Well, I wish that had I wish I could tell you that with the shift in the range lower what I think it may end up doing is offsetting some of the cost increases that we're seeing. So at this point, I don't want to signal that we're going to be lowering our range on per well completions.
That's perfect. Thank you so much.
Thank you. Our next question is from Joseph Krieger of ROTH Capital Partners. You may begin.
Good morning, guys. Most of my questions have been answered, but just one key point is with all the water supply issues that have been going on in many of the basins, how are you guys planning ahead for this with the additions of up to 3 more rigs over the next 18 months?
Well, Joe, I talked a few minutes ago about our water usage plan for each area and a little bit more detail on that when it comes to access and accumulation. That means it's the number of fresh water or brackish water wells that we drill in advance of the drilling rig arriving. And it also means we've got to size appropriately our storage frac pits for these types of water. So that's what we're doing. We're in the on the newly acquired acreage, we're rapidly coming up with a water usage plan that gets all the way to the how prolific the brackish water wells are, how prolific the freshwater wells are and then what size frac ponds we need to accommodate our rig schedule.

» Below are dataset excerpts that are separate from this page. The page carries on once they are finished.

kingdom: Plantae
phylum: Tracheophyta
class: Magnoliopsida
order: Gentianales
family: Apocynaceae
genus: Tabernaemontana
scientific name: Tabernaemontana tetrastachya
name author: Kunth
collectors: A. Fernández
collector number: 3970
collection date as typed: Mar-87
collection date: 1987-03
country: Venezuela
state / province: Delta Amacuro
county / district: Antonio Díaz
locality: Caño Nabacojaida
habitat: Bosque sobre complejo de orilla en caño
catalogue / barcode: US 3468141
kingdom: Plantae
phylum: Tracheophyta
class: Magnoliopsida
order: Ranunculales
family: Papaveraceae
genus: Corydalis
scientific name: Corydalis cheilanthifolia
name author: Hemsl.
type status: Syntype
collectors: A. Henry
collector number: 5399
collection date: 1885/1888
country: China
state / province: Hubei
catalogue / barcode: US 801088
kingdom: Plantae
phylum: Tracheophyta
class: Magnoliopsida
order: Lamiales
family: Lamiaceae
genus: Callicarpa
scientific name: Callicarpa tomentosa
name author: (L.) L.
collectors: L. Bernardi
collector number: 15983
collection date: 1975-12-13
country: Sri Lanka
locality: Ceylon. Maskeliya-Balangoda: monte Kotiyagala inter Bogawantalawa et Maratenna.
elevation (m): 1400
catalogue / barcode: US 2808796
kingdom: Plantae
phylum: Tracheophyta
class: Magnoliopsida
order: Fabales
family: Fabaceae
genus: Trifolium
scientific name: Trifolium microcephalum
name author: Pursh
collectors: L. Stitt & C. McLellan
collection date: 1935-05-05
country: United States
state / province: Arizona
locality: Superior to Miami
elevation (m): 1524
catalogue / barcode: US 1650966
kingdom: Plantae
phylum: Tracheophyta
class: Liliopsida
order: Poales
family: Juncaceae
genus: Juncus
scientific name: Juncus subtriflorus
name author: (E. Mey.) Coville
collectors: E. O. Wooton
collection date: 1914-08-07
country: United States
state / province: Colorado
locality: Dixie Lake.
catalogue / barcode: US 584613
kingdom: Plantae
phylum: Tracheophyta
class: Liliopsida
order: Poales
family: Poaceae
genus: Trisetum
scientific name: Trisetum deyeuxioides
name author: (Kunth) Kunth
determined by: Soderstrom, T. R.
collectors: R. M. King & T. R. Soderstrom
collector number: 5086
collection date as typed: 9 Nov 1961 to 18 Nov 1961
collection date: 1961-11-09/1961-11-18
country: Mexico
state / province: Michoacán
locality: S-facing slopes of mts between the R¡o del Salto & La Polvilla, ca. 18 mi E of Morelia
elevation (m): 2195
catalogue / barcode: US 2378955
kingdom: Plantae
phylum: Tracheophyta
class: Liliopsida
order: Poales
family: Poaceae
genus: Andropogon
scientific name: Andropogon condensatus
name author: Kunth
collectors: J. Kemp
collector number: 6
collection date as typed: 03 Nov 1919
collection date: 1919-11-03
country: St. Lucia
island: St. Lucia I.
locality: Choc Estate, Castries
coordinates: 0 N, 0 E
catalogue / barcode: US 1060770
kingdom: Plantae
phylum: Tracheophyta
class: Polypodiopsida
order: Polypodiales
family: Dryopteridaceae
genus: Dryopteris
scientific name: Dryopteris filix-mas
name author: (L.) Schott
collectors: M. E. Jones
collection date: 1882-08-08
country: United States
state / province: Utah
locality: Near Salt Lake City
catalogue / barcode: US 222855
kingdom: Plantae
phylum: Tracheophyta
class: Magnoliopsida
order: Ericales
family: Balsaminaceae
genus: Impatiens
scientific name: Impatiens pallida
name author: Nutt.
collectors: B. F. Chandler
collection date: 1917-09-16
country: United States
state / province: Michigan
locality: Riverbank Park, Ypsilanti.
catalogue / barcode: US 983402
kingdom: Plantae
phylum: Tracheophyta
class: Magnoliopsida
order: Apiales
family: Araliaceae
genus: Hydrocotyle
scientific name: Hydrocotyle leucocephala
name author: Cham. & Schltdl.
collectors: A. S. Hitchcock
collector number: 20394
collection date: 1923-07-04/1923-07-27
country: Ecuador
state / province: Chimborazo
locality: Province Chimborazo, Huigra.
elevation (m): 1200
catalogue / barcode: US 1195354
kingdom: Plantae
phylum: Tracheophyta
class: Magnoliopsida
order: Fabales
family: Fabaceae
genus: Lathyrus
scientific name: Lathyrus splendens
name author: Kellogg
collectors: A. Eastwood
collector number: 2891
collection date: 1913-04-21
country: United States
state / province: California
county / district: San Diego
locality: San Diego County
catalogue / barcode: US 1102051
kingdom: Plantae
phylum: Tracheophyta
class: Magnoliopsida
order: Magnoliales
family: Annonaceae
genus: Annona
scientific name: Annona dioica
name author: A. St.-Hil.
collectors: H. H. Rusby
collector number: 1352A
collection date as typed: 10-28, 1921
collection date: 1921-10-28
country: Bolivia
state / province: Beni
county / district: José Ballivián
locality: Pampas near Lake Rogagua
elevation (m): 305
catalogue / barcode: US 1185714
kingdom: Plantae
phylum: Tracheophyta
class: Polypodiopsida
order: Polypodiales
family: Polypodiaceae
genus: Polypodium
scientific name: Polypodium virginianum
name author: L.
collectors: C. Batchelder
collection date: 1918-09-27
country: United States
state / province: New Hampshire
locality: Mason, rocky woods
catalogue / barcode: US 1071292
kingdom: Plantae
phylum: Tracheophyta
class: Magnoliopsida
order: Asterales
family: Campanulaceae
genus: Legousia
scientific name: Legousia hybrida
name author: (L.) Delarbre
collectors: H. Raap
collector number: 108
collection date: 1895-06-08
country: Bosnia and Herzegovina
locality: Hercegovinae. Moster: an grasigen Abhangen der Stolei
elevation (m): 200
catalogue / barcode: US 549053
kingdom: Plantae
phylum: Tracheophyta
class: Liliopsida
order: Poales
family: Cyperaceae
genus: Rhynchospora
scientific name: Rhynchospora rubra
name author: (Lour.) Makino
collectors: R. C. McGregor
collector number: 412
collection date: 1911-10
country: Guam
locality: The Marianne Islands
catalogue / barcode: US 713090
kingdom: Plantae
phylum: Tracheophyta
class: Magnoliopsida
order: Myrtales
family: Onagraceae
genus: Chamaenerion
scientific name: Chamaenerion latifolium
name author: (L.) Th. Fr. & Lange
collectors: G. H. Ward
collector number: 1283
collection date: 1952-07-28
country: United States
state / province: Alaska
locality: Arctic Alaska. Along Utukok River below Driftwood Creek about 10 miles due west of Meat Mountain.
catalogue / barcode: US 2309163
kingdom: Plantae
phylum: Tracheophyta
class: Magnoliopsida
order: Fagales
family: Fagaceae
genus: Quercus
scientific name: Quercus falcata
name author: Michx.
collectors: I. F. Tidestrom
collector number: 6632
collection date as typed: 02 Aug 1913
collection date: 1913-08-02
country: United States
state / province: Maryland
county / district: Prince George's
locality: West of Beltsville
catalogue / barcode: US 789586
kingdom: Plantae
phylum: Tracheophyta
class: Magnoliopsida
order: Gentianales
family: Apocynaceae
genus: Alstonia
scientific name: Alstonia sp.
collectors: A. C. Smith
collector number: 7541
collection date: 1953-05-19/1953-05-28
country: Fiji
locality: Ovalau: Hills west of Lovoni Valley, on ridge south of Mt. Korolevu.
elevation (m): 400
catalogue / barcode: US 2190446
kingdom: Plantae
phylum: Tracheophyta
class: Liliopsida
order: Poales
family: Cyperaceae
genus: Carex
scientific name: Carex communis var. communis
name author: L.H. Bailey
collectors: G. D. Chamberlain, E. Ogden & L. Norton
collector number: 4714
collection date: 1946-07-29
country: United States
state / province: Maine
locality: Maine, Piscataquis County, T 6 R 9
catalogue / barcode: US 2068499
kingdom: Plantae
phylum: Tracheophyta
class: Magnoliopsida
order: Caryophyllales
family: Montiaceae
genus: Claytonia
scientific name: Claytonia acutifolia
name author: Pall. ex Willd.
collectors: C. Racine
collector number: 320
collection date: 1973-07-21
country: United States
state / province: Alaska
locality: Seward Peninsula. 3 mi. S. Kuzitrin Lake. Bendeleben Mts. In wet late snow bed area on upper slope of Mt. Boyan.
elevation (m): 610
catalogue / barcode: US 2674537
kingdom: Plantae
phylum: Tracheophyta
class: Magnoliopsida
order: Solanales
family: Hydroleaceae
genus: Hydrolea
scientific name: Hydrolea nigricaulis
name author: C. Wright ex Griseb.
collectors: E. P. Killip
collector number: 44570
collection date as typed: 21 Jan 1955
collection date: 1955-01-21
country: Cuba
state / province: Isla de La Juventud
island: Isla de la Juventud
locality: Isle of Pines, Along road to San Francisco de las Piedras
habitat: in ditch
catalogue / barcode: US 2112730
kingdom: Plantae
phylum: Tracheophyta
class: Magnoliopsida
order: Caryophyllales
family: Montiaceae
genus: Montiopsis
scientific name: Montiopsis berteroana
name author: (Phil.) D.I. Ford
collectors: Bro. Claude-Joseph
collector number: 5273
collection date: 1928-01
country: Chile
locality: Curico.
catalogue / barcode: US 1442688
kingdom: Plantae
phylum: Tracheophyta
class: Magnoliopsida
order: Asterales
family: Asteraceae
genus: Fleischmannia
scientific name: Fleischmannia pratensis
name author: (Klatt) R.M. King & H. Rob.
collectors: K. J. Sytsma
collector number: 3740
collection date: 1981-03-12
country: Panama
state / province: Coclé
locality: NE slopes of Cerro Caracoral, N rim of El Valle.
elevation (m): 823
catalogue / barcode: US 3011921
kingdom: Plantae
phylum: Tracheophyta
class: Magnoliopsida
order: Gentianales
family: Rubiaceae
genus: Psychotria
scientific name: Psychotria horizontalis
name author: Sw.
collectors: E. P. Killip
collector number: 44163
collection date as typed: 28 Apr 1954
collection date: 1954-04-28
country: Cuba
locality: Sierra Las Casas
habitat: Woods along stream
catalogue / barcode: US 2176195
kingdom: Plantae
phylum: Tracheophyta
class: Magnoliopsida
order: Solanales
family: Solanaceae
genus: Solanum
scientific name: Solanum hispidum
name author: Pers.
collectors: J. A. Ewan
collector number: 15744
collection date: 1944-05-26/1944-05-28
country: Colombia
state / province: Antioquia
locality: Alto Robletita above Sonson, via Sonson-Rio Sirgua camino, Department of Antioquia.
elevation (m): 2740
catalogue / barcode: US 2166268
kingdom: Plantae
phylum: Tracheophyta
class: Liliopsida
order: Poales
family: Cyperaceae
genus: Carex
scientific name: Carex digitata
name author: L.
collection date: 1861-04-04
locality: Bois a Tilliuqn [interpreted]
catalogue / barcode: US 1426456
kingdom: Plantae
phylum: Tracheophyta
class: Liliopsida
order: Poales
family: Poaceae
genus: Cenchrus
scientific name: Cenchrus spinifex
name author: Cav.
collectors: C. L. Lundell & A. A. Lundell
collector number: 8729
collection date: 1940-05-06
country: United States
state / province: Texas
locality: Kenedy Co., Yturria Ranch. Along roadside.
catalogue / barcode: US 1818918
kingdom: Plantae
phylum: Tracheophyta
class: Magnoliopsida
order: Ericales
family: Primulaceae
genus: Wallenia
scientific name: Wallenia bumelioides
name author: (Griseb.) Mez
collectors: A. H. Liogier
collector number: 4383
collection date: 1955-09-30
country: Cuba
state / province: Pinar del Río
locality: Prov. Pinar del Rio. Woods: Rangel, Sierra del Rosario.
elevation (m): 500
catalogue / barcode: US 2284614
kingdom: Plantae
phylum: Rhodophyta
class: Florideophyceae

And that's I think I had a previous question about increasing from 2 to 3 well pads. And ideally, we'd like to stay with 3 well pads, but some of that hinges on our ability to accumulate water and also lateral length as well too. The longer laterals also require obviously more stimulation fluid. So it takes a little longer to accumulate that amount of stimulation fluid.
Okay. And do you guys have an idea of what kind of relative cost inflation impact the water supply situation has had on you guys over say the last 12 months?
Yes. I wouldn't say that the water supply has impacted the cost. What I would say is that it's more on the pressure pumping side. The hydraulic horsepower charges that we're seeing are working their way up. Really the only difference on the stimulation fluid is that when we drill these brackish wells, they're a couple of $100,000 a piece as opposed to a freshwater well, which is $10,000 to $20,000 a piece.
Okay. Thank you.
Thank you. I would now like to turn the conference back over to Travis Stice for closing remarks.
Thank you. Thanks again to everyone participating in today's call. If you have any questions, please reach out to us using the contact information provided.